§ TEXTE SOURCE:
Le château de Mayenberg. — La duchesse de Parme.

Je débarque à quatre heures à Rapperschwyl. On m’apprend que la duchesse y est arrivée la veille, et qu’elle a reçu deux Français qui doivent y retourner le soir. Je lui écris. Comme j’allais envoyer ma lettre, le valet de chambre de la duchesse, qui se trouvait là, s’est offert de s’en charger, ce que j’acceptai.

Je me rase par précaution, et je fais bien, car ceci m’eût cruellement embarrassé plus tard. Ma barbe faite, je vais revoir ce pont qui traverse le lac et le plus long qui soit peut-être. Tout en bois, il n’est pas luxueux, mais il est utile, et l’on a de là une vue admirable.

Cependant je désirais fort obtenir mon audience pour le lendemain de bonne heure, afin de pouvoir gagner Bâle le même jour et la France le surlendemain, car j’en avais assez des voyages, et des lacs par-dessus la tête. On s’habitue très-vite à ce qui est beau, et à l’admiration succède l’indifférence.

J’ai toujours sous les yeux la Grecque d’hier ; elle n’était pourtant ni belle ni même jolie, mais il est des figures qui vous poursuivent et qu’on se rappelle sans cesse, quoi qu’on fasse. Celle-ci est vraiment de caractère : ses sourcils qui se joignent, ses cheveux noirs comme l’aile du corbeau et où scintillent quelques perles d’aciers moins brillantes que les éclairs de ses yeux, son chapeau rond de feutre, à bord plat relevé d’un côté, avec une plume noire qui lui tombe sur l’oreille, son costume sombre, son entrée silencieuse, suivie bientôt de celle de son mari à l’air non moins étrange et mystérieux, tout cela fait penser : on croit voir une mise en scène et le prologue d’un drame.

Cependant ils ont parlé de la duchesse de Berri et d’autres hautes notabilités comme étant de leurs connaissances, et ils les ont vues certainement, je ne saurais m’y tromper, aux détails qu’ils en donnent.

À cinq heures et demie, de mes fenêtres ouvertes sur le lac, je vois un beau coucher du soleil. Une allée d’arbres le masque sur un point, mais en coupant ses rayons qui se reflètent dans l’eau unie du lac, elle en double l’effet : le soleil est coupé en deux, il est répété dans l’eau, on voit ainsi trois soleils.

J’étais au plus beau de mon extase, quand le maître de l’hôtel vient me demander si je veux dîner avec deux Français logés chez lui, ceux-là même qui doivent aller passer la soirée chez la duchesse. J’y consens d’autant plus volontiers que la faim me pressait : je le prie donc de hâter l’heure de la soupe. Il me dit que le dîner avait été retardé parce que mes compagnons de table avaient désiré faire maigre, car en Suisse c’était jour d’abstinence, et me demanda si cela ne me contrariait pas. Je lui répondis que je me conformais toujours aux usages du pays où j’étais, et que je ferais comme les autres. Là-dessus, il sortit, et je retournai à mon soleil. Son coucher devenait plus magnifique que jamais ; tout semblait d’or. Ce qui m’étonnait, c’était de ne pas voir, comme dans bien d’autres contrées, des oiseaux sur le lac, et de ne pas entendre chanter sur ses rives. Est-ce que les bateaux à vapeur les épouvantent et leur ont fait déserter le pays, ou bien est-ce qu’on préfère ici les manger que de les entendre et les voir ? Je me rappelle qu’en descendant le Saint-Gothard, on nous en donna une fricassée avec de la polente.

§ JEU DE DONNÉES:
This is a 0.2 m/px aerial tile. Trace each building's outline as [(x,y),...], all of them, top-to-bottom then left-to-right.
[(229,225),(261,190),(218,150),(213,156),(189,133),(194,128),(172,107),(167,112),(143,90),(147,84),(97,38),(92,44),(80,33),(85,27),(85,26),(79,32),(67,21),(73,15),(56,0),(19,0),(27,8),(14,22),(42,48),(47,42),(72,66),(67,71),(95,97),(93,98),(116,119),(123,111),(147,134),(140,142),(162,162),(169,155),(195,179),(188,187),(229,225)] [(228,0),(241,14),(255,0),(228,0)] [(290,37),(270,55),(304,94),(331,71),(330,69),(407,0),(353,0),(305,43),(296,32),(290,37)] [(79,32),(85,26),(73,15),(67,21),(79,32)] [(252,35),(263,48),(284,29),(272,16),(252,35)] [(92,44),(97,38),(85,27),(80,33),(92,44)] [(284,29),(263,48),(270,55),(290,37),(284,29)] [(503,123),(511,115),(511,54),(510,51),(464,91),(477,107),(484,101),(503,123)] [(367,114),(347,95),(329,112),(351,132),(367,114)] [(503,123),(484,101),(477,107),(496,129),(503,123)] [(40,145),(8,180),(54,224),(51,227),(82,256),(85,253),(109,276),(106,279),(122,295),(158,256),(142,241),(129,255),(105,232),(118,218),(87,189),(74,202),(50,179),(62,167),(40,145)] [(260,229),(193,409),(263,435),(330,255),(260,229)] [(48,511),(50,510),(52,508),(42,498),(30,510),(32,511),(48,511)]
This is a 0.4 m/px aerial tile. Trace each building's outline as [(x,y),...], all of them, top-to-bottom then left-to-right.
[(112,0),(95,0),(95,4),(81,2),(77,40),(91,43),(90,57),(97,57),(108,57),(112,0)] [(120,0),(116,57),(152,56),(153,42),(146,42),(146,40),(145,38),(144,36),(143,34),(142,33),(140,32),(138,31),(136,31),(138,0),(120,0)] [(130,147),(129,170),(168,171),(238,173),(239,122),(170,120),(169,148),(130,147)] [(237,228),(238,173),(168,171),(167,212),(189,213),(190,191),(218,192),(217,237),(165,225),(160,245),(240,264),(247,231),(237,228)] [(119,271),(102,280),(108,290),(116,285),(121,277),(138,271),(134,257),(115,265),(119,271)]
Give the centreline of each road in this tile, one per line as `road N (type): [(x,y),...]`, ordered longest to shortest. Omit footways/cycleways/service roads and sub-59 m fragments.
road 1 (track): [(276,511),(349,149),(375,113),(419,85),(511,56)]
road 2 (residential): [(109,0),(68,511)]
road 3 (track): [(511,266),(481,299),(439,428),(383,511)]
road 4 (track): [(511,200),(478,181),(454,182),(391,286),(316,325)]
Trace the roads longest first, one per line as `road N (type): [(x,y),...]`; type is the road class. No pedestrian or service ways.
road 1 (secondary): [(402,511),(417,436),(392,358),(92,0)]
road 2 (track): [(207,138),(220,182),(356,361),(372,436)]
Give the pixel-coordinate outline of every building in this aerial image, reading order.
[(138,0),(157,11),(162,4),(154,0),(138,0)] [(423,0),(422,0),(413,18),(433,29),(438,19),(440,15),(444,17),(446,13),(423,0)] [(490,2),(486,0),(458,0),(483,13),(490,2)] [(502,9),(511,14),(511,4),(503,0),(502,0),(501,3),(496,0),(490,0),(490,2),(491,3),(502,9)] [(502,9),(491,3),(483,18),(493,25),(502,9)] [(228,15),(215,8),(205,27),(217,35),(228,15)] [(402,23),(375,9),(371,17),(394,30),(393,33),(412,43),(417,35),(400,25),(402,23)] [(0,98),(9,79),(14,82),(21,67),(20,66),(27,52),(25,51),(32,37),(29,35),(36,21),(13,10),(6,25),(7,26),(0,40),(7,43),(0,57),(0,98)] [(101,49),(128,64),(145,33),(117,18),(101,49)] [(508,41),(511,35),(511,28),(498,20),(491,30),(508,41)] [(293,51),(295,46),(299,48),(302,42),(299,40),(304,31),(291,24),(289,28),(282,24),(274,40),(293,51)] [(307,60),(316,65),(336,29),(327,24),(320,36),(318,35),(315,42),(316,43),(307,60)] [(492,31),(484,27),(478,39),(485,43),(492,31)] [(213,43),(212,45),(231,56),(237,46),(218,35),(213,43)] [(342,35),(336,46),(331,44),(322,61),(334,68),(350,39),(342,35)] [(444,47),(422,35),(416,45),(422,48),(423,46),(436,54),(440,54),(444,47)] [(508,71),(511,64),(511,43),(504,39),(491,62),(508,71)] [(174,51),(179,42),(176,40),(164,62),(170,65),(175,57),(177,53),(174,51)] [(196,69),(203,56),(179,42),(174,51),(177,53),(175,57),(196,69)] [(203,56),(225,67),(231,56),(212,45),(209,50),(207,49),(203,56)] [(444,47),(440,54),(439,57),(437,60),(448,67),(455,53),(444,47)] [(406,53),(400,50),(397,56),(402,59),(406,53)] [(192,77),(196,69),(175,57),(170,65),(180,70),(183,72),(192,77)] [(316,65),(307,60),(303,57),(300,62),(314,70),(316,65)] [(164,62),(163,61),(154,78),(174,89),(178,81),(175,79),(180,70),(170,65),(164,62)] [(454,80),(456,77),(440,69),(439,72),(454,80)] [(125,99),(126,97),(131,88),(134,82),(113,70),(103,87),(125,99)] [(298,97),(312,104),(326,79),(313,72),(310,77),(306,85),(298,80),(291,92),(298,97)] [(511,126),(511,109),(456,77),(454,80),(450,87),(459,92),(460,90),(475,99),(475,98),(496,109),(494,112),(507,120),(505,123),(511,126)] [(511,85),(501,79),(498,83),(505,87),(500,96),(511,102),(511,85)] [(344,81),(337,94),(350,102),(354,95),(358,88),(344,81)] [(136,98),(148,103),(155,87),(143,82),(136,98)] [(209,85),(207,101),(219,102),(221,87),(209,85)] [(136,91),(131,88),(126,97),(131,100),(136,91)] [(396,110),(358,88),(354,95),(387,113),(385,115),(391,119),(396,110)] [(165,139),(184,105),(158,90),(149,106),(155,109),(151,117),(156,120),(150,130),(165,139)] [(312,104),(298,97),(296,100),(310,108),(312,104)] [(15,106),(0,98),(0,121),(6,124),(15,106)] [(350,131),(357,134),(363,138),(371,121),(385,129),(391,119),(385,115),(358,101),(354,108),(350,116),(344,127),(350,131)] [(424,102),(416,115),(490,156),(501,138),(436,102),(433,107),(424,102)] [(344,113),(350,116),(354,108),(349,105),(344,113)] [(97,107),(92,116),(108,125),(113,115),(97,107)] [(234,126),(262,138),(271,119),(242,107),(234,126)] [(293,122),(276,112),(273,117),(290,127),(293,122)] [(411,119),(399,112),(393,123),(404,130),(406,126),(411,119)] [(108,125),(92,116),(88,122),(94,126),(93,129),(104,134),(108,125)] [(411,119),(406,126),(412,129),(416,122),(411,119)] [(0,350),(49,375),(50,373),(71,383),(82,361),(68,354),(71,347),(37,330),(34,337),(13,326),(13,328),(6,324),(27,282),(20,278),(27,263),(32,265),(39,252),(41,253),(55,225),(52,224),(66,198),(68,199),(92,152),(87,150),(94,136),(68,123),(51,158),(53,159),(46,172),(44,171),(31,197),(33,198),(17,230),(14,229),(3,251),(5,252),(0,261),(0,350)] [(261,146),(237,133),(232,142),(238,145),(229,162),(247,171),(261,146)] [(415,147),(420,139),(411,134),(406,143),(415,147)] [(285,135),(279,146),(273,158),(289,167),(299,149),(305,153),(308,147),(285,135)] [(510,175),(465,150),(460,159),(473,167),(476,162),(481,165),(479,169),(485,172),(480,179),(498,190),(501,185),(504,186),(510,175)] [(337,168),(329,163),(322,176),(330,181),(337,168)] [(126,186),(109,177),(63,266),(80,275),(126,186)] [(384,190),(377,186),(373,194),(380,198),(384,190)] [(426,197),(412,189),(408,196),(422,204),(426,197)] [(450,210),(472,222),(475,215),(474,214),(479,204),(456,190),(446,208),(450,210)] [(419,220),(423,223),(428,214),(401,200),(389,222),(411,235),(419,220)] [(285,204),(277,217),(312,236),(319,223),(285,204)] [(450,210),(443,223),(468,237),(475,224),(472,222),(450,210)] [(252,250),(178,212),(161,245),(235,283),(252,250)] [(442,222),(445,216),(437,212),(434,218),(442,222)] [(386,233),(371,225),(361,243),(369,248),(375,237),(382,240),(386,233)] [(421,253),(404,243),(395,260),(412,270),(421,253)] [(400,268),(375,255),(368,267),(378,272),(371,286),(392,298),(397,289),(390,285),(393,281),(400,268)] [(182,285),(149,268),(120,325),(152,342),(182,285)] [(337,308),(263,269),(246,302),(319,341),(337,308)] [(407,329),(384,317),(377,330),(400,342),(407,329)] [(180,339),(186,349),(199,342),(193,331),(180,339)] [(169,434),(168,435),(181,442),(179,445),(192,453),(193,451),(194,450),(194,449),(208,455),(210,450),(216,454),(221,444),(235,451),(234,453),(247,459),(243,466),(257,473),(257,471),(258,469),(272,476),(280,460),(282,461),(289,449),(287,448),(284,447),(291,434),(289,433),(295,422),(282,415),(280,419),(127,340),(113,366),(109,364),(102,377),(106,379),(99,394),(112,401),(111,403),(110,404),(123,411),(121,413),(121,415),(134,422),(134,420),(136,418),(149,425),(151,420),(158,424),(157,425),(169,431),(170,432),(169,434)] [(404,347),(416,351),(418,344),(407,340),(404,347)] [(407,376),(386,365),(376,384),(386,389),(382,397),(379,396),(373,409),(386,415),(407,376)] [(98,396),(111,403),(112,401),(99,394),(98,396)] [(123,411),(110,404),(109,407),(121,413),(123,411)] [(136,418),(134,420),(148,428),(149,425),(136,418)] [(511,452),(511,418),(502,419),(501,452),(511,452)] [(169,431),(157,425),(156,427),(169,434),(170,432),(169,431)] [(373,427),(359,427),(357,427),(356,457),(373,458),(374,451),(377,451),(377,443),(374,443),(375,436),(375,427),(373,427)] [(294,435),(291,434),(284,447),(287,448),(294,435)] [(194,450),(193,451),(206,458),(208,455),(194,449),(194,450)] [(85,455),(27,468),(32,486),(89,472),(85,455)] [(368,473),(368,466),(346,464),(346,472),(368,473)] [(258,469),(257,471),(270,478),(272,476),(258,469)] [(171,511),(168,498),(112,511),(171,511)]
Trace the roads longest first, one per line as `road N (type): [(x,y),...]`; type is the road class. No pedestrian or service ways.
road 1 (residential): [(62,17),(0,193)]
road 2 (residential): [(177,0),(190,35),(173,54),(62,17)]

§ PETIT EXERCICE:
Écrivez la suite du récit du séjour à Rapperschwyl, à partir de sa dernière phrase.

§ RÉPONSE:
Cependant l’annonce du dîner ne vient pas. Est-ce que mes gens au maigre se sont décidés à jeûner tout-à-fait ? Il va être six heures, mon estomac me le dit de reste. Je prends mon agenda et mon crayon : écrire me fera prendre patience. Crier après un cuisinier ne sert qu’à lui faire brûler ses sauces sans qu’il en aille plus vite. J’écris donc ; c’est la première fois que, depuis dix jours, je puis tranquillement tracer des notes.

Enfin j’entends monter l’escalier : c’est le domestique qui vient me dire qu’on est à table. J’y trouve mes deux Français qui sont MM. Mercier de la Combe frères, âgés de vingt-trois à vingt-six ans, le gros curé que j’avais vu à bord et un autre ecclésiastique, probablement les promoteurs du maigre suisse.

La soupe était servie et j’en portais à ma bouche la première cuillerée, quand on me remet une lettre et une carte de visite. La lettre était ainsi conçue :

« Du château de Mayenberg, le 25 septembre 1859,
« cinq heures après midi.

« S. A. R. Madame la Duchesse me charge de vous dire qu’elle vous recevra ce soir à six heures et quart, heure de son dîner.

« Le comte Douglas-Scotti.

« À M. J. B. de Crèvecœur de Perthes, hôtel du Lac, à Rapperschwyl. »

Était-ce une invitation à regarder dîner ou à en manger ma part ? Telle était la réflexion que faisait piteusement mon appétit en regardant la soupe servie, quand, retournant la carte de visite portant ce nom : le marquis Pallavicino (c’était le ministre auquel j’avais écrit), je trouvai ces mots : « À M. Boucher de Crèvecœur de Perthes, qui recevra avec la présente une invitation à la table de S. A. R. pour ce soir. » Ceci résolvait la question, mais l’invitation était pour six heures un quart, il en était six, et si j’avais fait ma barbe, il me restait à m’habiller de pied en cap et faire deux kilomètres à pied, car, à cette heure, pas d’espoir de trouver une voiture.

La Providence vint encore à mon secours. Le ministre, me dit-on, était là, et on me le montre dans la salle où des dames, avec lesquelles il causait, dînaient à une autre table. Je fus à lui, le remerciai de sa visite et lui posai mon embarras. Il me dit de venir comme j’étais. Je m’y refusai. Je fis un saut jusqu’à ma chambre, et en un quart-d’heure j’étais en habit, linge blanc, et paré de la tête aux pieds. Il fut surpris de ma métamorphose et me dit qu’il regrettait de ne pas avoir une place à me donner dans sa voiture où étaient déjà deux dames, le comte Boselli et lui. Puis, jugeant qu’il me serait impossible de trouver un moyen de transport et d’arriver à temps, il se ravise ; il fait monter les dames dont l’une était sa fille et l’autre la comtesse Boselli, se place au milieu sans trop s’inquiéter des crinolines, me fait asseoir en face avec le comte Boselli, et nous partons gaîment au grand trot.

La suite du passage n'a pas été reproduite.